Regole fondamentali per la Dichiarazione IMU 2026
Le regole basilari da seguire per la dichiarazione IMU possono essere riassunte come segue: l’obbligo di presentazione esiste solo se specificato nelle istruzioni ministeriali. Infatti, secondo il principio che regola l’IMU, non è necessario dichiarare ciò che è già noto ai Comuni. Una volta presentata, la dichiarazione non deve essere nuovamente inviata a meno che non ci siano cambiamenti nella situazione immobiliare.
Inoltre, l’adempimento della denuncia è un requisito necessario per ottenere eventuali agevolazioni, ma solo se previsto dalla legge. Se la normativa stabilisce che la denuncia deve essere presentata per non perdere i benefici, allora la sua omissione comporta la perdita del diritto all’esonero.

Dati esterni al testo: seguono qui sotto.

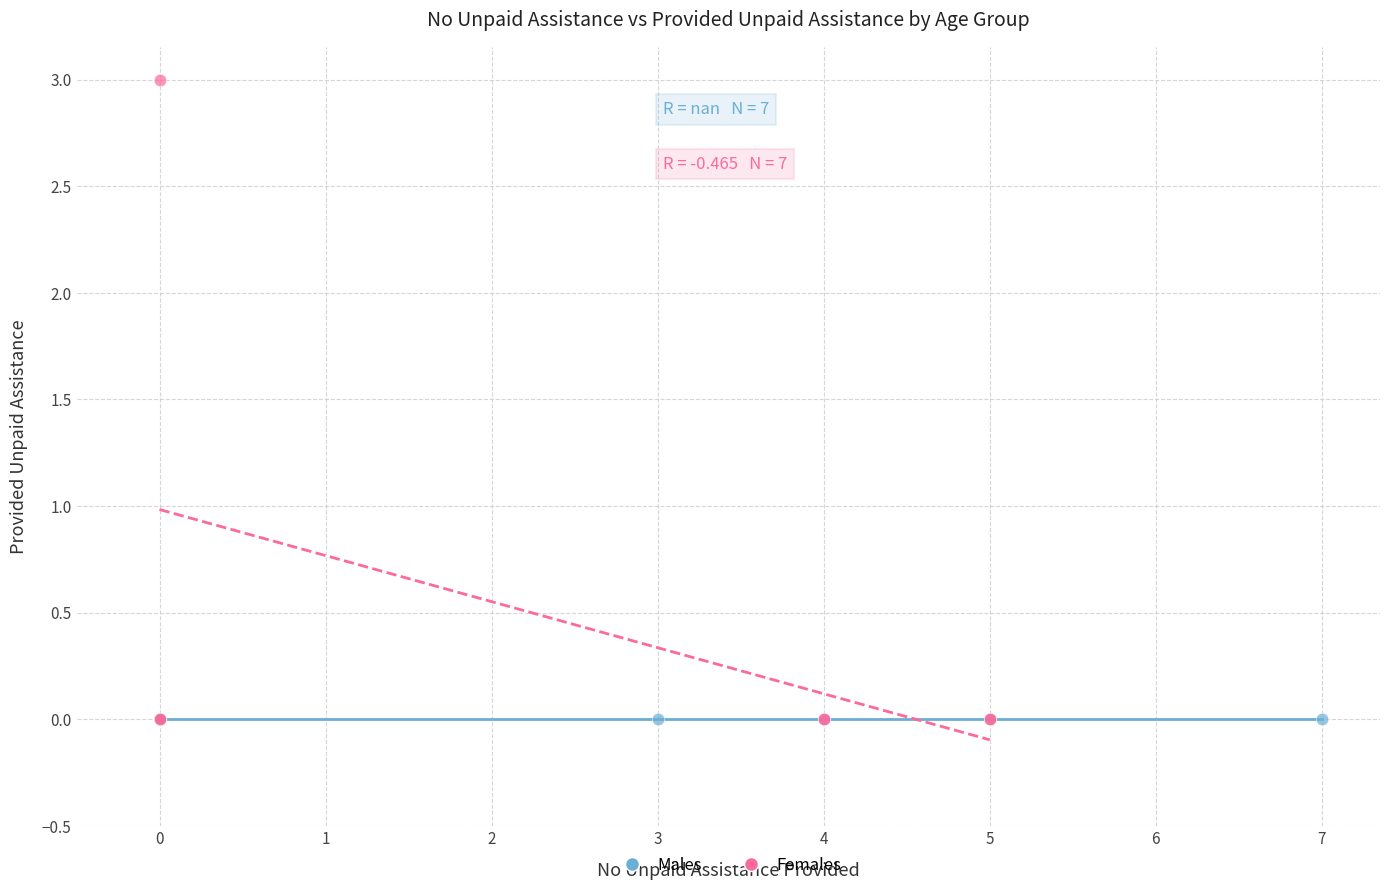

Which series reaches the maximum Y coordinate?

Females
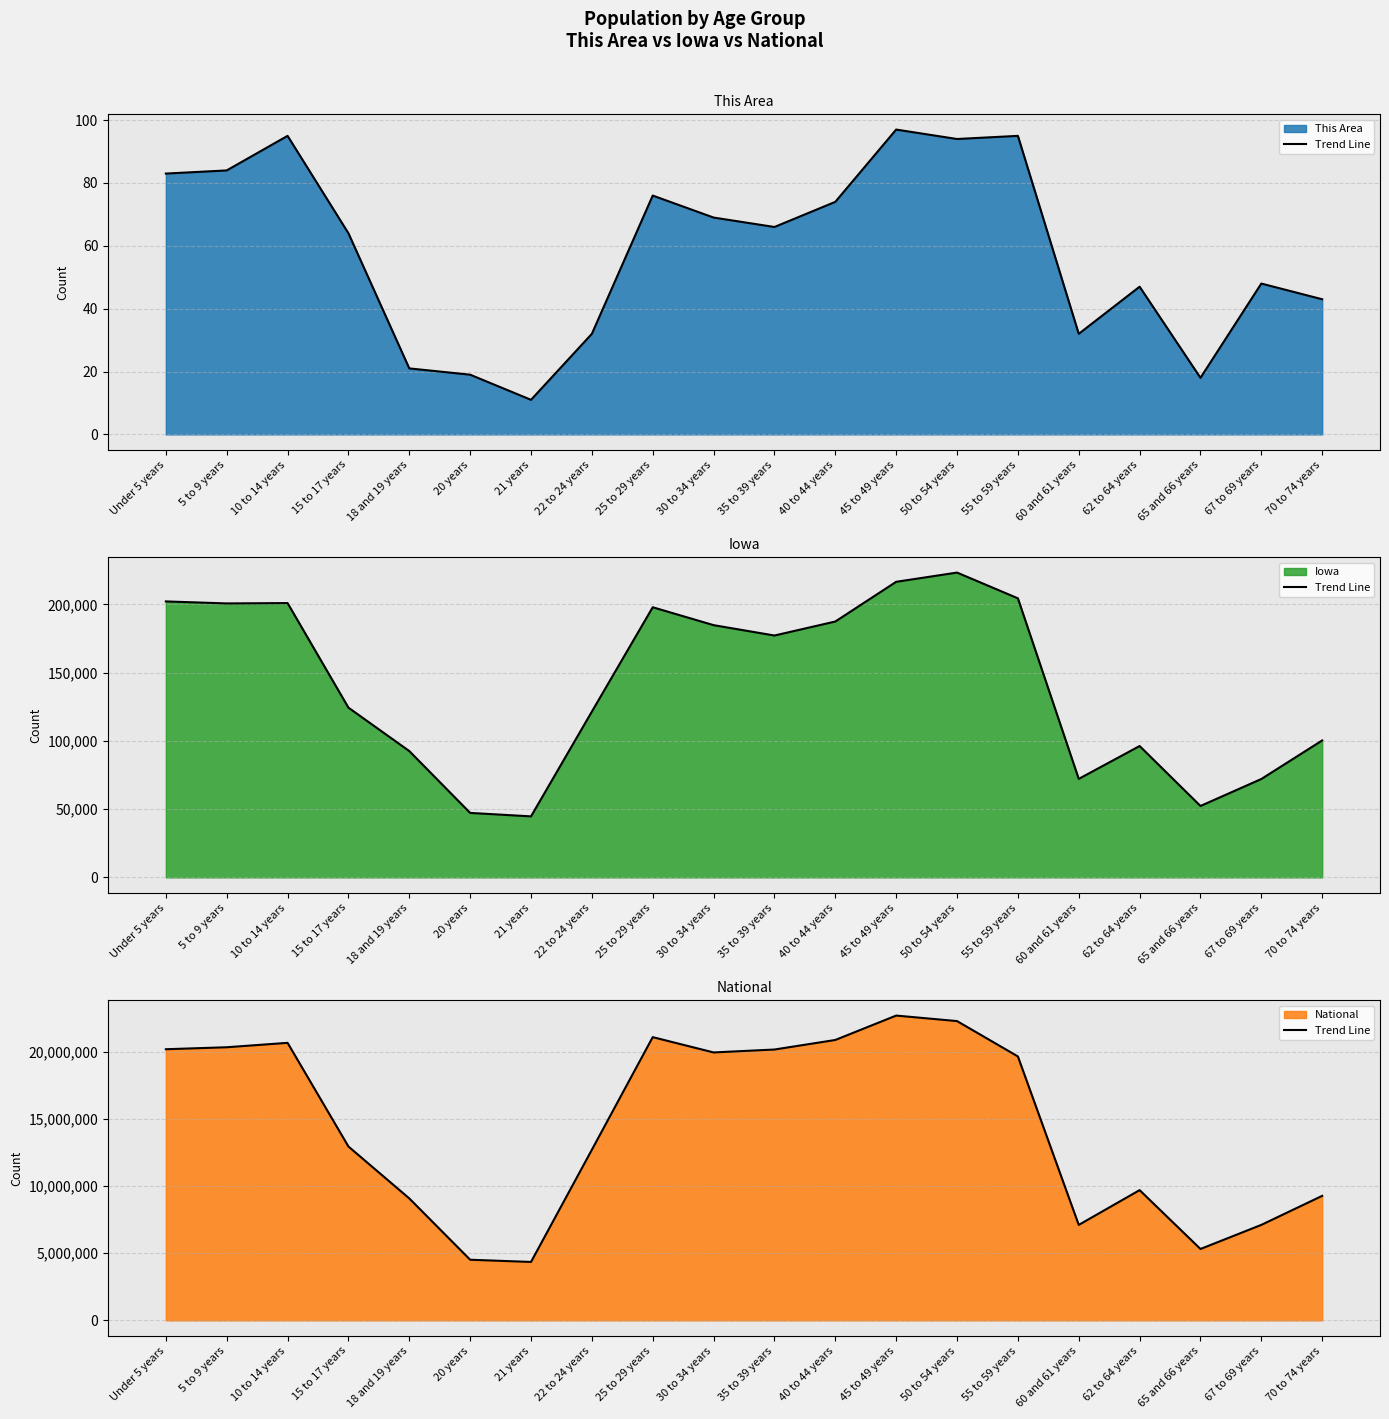

What is the greatest value displayed?

22708591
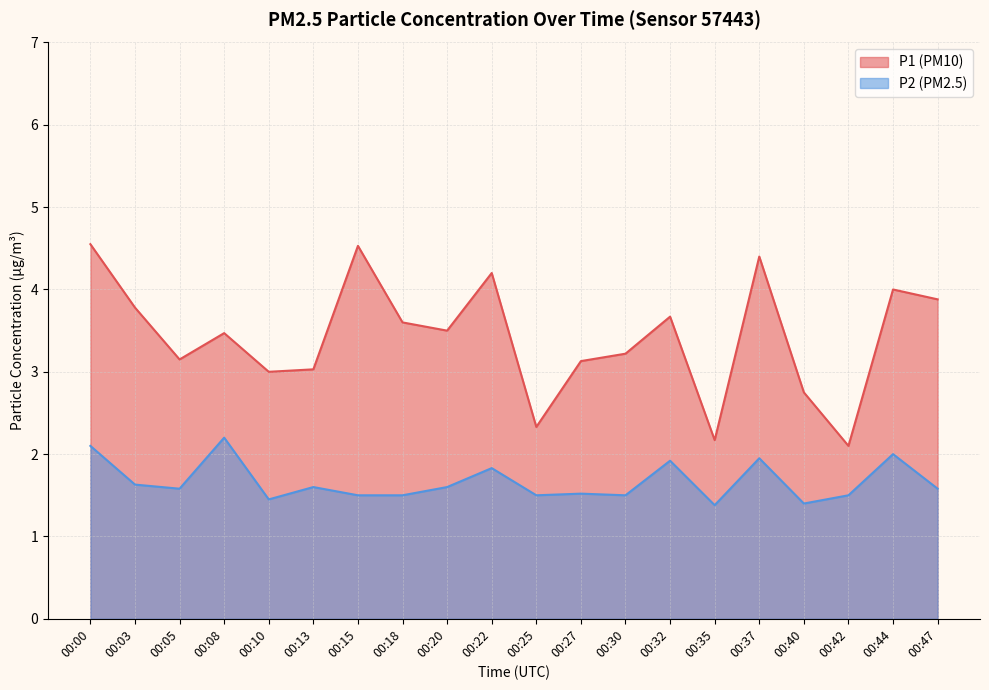

Reading left to right, list all the values displayed in this chart.

P1: 4.5	3.8	3.1	3.5	3.0	3.0	4.5	3.6	3.5	4.2	2.3	3.1	3.2	3.7	2.2	4.4	2.8	2.1	4.0	3.9
P2: 2.1	1.6	1.6	2.2	1.4	1.6	1.5	1.5	1.6	1.8	1.5	1.5	1.5	1.9	1.4	1.9	1.4	1.5	2.0	1.6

È importante notare che la giurisprudenza della Cassazione non ha un orientamento univoco. Ad esempio, la recente sentenza n. 26921/2025 ha affermato che l’inosservanza di un adempimento formale non impedisce il riconoscimento del diritto al beneficio per il contribuente che soddisfa i requisiti, soprattutto se tali requisiti sono già documentati presso l’ente impositore.
Altre sentenze hanno stabilito che, nonostante l’obbligo di presentazione della denuncia, non si verifica decadenza in caso di omissioni dichiarative. Pertanto, è fondamentale valutare ogni singolo caso con attenzione.